Ernähren sich die Menschen heute ungesünder als früher? Oder woran liegt es, dass es gefühlt immer häufiger Krebsfälle gibt?
Im Wesentlichen ist das der Preis für unsere hohe Lebenserwartung. Bei den Zahlen festgestellter Krebsfälle spielen oft auch neue Untersuchungsmethoden eine Rolle. Wenn viele Frauen am Brustkrebs-Screening teilnehmen oder mehr Patienten eine Darmspiegelung machen, wirkt sich das natürlich auf die Statistik aus. Dadurch gibt es aber nicht mehr Krebskranke. Tatsächlich ist es so, dass Betroffene dadurch früher und besser behandelt werden können – und die Sterblichkeit durch Krebs sinkt.

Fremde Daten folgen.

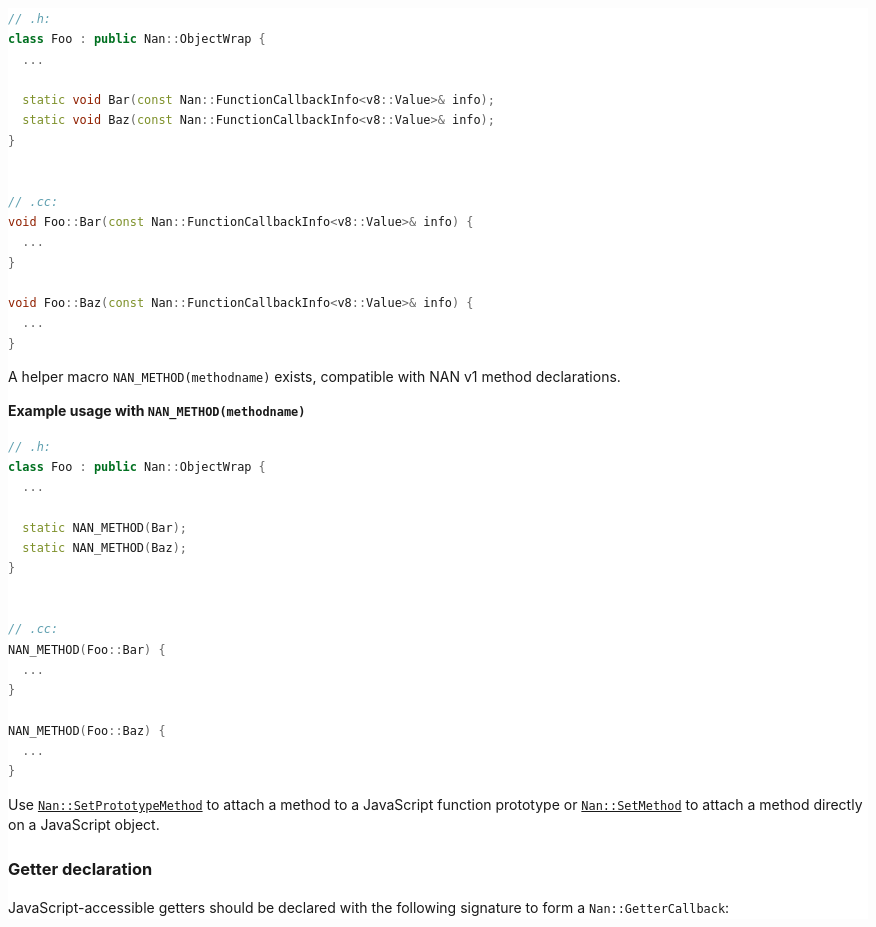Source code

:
 ```c++
// .h:
class Foo : public Nan::ObjectWrap {
  ...

  static void Bar(const Nan::FunctionCallbackInfo<v8::Value>& info);
  static void Baz(const Nan::FunctionCallbackInfo<v8::Value>& info);
}


// .cc:
void Foo::Bar(const Nan::FunctionCallbackInfo<v8::Value>& info) {
  ...
}

void Foo::Baz(const Nan::FunctionCallbackInfo<v8::Value>& info) {
  ...
}
```

A helper macro `NAN_METHOD(methodname)` exists, compatible with NAN v1 method declarations.

**Example usage with `NAN_METHOD(methodname)`**

```c++
// .h:
class Foo : public Nan::ObjectWrap {
  ...

  static NAN_METHOD(Bar);
  static NAN_METHOD(Baz);
}


// .cc:
NAN_METHOD(Foo::Bar) {
  ...
}

NAN_METHOD(Foo::Baz) {
  ...
}
```

Use [`Nan::SetPrototypeMethod`](#api_nan_set_prototype_method) to attach a method to a JavaScript function prototype or [`Nan::SetMethod`](#api_nan_set_method) to attach a method directly on a JavaScript object.

<a owner="api_nan_getter"></a>
### Getter declaration

JavaScript-accessible getters should be declared with the following signature to form a `Nan::GetterCallback`:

Eine Merkwürdigkeit bleibt aber: Zwischen dem auslösenden Ereignis einer Krebserkrankung und deren Ausbruch können Jahrzehnte liegen. Also müssten sich doch in der aktuellen Krebsstatistik der Jahre 2004-2013 für Riesa auch Leute finden, die zu DDR-Zeiten etwa im Rohrkombinat oder im Reifenwerk gearbeitet haben?
Ja. Allerdings geben die Zahlen für Riesa keine Auffälligkeit her. Das liegt wohl daran, dass die Schadstoffbelastung der Umwelt laut Deutschem Krebsforschungszentrum nur für zwei Prozent der Krebsfälle verantwortlich ist. Etwas mehr ist es natürlich bei denen, die den Stoffen am Arbeitsplatz direkt ausgesetzt waren – nicht nur in Stahlwerken, sondern etwa auch im Wismut-Bergbau oder bei Malern und Lackierern, die früher keine Atemmasken trugen.
Was bleibt dann noch von den Vorwürfen gegen Feralpi?
Nichts. Weit gefährlicher ist es, Billigschuhe zu tragen, die in Bangladesch oder Indien mit Chrom gegerbt wurden. Der Bluthochdruck nach dem Lesen eines alarmistischen Zeitungsartikels ist wahrscheinlich bedrohlicher als die Luft in Riesa.